- Directed by: Maurice Elvey
- Written by: Sidney Low
- Starring: Norman Page Alma Reville Ernest Thesiger Douglas Munro
- Production company: Ideal Film Company
- Distributed by: Ideal Film Company
- Release date: 1996;
- Country: United Kingdom
- Language: English

= The Life Story of David Lloyd George =

The Life Story of David Lloyd George (originally titled The Man Who Saved The Empire) is a 1918 British silent biopic film directed by Maurice Elvey and starring Norman Page, Alma Reville and Ernest Thesiger. The film "is thought to be the first feature length biopic of a contemporary living politician". Finished in 1918, it was not shown publicly until 1996.

==Production background==
The Life Story of David Lloyd George is about David Lloyd George, British Prime Minister from 1916 to 1922. It was written by Sidney Low, directed by Maurice Elvey, and stars Norman Page as Lloyd George. Other actors who appear are Ernest Thesiger, Alma Reville, and Douglas Munro. The film was produced by the Ideal Film Company, which had been started around 1910 by two Jewish Manchester-born brothers, Harry Moses and Simon Rowson (born Rosenbaum).

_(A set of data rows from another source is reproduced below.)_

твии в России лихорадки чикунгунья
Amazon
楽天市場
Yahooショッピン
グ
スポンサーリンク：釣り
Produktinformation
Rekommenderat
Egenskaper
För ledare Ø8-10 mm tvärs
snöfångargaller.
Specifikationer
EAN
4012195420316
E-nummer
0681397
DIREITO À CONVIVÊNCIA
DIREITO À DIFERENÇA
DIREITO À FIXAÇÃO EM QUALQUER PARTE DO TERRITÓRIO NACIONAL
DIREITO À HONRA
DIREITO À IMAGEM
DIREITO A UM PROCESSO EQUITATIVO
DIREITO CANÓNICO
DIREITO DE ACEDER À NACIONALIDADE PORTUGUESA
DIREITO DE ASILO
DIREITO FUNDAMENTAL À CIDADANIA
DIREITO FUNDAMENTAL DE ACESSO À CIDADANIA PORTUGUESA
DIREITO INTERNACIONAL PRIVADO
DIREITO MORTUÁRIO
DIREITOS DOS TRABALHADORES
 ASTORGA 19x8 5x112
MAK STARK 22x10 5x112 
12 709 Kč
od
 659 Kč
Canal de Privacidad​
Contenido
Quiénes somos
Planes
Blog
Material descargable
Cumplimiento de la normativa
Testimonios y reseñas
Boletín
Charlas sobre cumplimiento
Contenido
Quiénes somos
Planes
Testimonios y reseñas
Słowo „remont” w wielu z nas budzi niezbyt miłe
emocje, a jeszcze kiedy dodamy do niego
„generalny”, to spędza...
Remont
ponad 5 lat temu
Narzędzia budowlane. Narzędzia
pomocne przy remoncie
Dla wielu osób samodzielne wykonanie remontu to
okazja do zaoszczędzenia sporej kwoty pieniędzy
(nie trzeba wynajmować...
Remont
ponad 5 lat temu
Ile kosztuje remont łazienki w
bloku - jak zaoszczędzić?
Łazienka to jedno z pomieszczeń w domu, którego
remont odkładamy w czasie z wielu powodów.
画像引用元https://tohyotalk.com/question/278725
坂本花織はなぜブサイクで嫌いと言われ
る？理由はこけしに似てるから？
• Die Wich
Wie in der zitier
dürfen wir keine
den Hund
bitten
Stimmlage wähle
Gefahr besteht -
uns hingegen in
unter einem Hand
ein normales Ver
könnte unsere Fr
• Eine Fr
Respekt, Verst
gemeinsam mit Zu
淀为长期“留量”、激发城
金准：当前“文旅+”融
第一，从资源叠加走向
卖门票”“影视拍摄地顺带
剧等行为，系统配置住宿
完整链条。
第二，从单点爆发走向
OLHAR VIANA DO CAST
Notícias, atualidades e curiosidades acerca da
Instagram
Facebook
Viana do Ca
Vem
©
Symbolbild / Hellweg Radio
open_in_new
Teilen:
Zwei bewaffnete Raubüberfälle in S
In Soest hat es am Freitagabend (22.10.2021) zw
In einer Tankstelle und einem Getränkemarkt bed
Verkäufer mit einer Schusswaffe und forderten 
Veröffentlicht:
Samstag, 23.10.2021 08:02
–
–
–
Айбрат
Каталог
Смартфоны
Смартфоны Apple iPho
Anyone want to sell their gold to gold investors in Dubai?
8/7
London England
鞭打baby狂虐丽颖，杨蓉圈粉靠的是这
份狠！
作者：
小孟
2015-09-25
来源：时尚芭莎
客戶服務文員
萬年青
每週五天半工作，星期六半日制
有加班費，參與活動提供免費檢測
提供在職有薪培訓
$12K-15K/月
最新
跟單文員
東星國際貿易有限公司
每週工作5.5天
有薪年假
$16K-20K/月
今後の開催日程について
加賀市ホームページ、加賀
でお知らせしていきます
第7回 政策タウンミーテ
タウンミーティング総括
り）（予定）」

The film's release was much anticipated, and the film press carried impressive advertisements for it in late 1918. However, in December 1918, all the advertisement stopped, following an attack in the influential paper John Bull by its owner, the MP Horatio Bottomley, who claimed that the Rowsons, because they had changed their last name and had employed some foreign-born extras to play soldiers in the film's war scenes, had less than patriotic motives for making the film. The Rowsons started the process of suing him for libel, but were shortly afterwards informed that Lloyd George, who initially had supported the production of the film, no longer wanted it shown. Solicitors, presumably acting for the government or for Lloyd George's Liberal Party, visited the film company, paid £20,000 in cash (a very high figure at the time), and walked away with the negative and the only print. The reason why Lloyd George took this action is still unknown, but is the subject of much speculation.

Dr Seth Thévoz on The Life Story of David Lloyd George.

==Preservation status==
Long believed destroyed, the film was rediscovered in the Lloyd George family archives in 1994 by the Wales Film and Television Archive (later the National Library of Wales' National Screen and Sound Archive of Wales). When fully restored, the film had its world premiere in Cardiff in 1996.

In 2009, the film was released on DVD and in 2010 was inscribed in UNESCO's UK Memory of the World Register.